In 2023, WHO’s Director-General established a TB Vaccine Accelerator Council to facilitate the development, testing, authorization, and use of new TB vaccines, drawing lessons from the rapid response to the COVID-19 pandemic that showed how quickly vaccine development can proceed when properly prioritized. The Council aims to address funding gaps, identify market solutions to incentivize TB vaccine development, and ensure equitable access once vaccines are available, creating a coordinated global effort to accelerate the end of TB through vaccination.
A Future Free of TB?
The development of a new TB vaccine after a century of waiting represents more than just scientific progress—it signifies a renewal of global commitment to defeating a disease that has plagued humanity for millennia and a belief that health equity is achievable. As we stand at this potential turning point, it’s worth reflecting on how far we’ve come and how far we still have to go, acknowledging both the remarkable progress and the significant challenges that remain.
The story of the M72/AS01E vaccine candidate is still being written, with its final chapter yet to be determined by the results of the ongoing phase 3 trial and the global community’s response to those results. Its final chapter will be determined by the results of the ongoing phase 3 trial, and later, by our collective ability to ensure that if it proves effective, it reaches everyone who could benefit, regardless of where they live or their economic circumstances. The scientific journey—from basic research on TB immunology to large-scale clinical trials—demonstrates what’s possible when persistence, collaboration, and scientific ingenuity converge, offering a model for addressing other global health challenges that have seemed intractable.

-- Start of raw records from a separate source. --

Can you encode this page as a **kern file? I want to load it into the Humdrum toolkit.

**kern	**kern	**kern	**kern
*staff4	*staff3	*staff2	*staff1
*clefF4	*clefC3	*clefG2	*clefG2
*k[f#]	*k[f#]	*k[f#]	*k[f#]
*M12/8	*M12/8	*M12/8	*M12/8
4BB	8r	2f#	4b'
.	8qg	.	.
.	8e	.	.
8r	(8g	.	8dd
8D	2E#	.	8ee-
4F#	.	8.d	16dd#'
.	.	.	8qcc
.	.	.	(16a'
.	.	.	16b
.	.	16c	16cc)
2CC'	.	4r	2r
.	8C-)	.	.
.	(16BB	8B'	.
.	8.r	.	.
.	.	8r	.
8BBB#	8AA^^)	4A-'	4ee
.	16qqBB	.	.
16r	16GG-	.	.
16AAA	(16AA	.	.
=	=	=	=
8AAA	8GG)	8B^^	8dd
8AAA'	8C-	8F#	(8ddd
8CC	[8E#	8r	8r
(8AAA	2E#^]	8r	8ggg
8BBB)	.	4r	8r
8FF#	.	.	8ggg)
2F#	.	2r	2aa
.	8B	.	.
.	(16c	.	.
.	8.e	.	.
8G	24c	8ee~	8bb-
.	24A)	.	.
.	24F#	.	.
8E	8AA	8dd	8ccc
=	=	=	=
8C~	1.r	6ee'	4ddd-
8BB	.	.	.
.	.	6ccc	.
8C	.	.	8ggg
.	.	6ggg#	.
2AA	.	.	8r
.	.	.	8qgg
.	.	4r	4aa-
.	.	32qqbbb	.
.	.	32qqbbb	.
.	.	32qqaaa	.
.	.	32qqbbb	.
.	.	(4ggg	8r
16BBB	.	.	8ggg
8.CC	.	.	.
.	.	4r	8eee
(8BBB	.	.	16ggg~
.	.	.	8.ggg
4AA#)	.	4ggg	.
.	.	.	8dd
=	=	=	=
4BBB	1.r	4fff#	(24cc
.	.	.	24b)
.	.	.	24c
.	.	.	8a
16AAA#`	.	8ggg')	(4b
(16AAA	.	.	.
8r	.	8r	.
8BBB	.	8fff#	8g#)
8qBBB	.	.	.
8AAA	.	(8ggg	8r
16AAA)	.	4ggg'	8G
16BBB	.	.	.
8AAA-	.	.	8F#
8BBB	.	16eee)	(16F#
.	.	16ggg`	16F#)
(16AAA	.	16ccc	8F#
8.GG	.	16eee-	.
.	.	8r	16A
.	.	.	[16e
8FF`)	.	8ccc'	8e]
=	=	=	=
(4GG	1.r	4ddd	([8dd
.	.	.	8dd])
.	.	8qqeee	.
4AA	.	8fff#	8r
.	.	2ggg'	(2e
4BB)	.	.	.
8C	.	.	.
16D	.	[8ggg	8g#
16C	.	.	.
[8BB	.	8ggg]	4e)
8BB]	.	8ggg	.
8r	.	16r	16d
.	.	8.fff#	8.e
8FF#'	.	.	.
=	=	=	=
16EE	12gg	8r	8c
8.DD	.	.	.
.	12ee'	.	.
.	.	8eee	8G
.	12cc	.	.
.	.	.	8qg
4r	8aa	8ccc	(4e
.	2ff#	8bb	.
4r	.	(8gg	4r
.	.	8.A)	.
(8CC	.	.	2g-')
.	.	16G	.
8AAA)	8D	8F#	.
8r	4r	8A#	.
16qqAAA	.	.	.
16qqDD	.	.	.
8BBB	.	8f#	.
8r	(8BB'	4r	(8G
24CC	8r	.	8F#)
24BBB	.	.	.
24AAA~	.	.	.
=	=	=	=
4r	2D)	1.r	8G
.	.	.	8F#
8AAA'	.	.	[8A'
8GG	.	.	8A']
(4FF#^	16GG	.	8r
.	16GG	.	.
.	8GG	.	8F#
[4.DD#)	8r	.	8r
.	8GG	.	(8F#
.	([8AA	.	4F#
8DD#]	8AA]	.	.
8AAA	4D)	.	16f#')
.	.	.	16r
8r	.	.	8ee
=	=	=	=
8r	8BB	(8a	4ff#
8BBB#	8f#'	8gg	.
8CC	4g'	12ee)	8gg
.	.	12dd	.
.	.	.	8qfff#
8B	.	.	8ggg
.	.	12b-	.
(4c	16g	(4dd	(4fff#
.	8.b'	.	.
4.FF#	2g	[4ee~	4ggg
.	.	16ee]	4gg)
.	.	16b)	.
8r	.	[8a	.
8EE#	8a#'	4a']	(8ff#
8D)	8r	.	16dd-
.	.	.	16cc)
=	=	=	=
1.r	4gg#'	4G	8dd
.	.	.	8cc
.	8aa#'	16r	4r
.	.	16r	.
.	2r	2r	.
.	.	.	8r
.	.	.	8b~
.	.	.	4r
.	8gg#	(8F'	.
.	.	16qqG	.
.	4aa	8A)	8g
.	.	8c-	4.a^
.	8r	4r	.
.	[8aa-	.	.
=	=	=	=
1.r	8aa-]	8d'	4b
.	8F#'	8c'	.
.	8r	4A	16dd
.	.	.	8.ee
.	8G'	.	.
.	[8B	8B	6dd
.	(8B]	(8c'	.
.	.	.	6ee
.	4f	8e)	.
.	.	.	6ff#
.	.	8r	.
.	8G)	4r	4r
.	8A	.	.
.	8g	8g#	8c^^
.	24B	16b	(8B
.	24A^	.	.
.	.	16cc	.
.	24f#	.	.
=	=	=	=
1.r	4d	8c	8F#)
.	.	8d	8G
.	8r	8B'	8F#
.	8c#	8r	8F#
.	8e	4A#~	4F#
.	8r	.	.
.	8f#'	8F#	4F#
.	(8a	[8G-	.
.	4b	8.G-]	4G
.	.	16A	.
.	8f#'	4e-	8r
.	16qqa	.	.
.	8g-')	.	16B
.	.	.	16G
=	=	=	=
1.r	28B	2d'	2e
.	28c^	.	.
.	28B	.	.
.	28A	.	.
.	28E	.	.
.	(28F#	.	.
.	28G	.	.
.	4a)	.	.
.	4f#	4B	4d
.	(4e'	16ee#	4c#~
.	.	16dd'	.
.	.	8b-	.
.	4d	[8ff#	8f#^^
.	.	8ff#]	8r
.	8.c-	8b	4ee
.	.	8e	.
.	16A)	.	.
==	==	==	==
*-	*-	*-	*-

What’s clear is that after 100 years of relying on a single vaccine with limited effectiveness, we may finally be on the cusp of having new tools to transform TB from a global threat into a manageable disease that no longer claims millions of lives each year. For the millions affected by TB and those at risk, the promise of a new vaccine offers not only hope but the prospect of a brighter, healthier future worldwide, where children can grow up without fear of this disease and communities can thrive without the shadow of TB limiting their potential.
As Dr. Dagnew reflects on his work and its broader significance: “It’s going to motivate not only those of us who are working on this vaccine, but the whole TB research community.” Indeed, this breakthrough has already energized a field that has long struggled for attention and resources, proving that even the most stubborn health challenges can be overcome with persistence, collaboration, and scientific ingenuity, and inspiring a new generation of researchers to tackle the world’s most pressing health problems.
The fight against tuberculosis has been one of the longest chapters in the history of medicine, spanning centuries of suffering and scientific struggle. With new tools on the horizon, we may finally be approaching its conclusion—a world where no one suffers from this ancient disease, where children grow up without fear of TB, and where the considerable resources currently devoted to TB control can be redirected to other pressing health needs. That future is not yet here, but for the first time in a century, it appears within reach, offering the promise of turning the page on one of humanity’s oldest and deadliest enemies.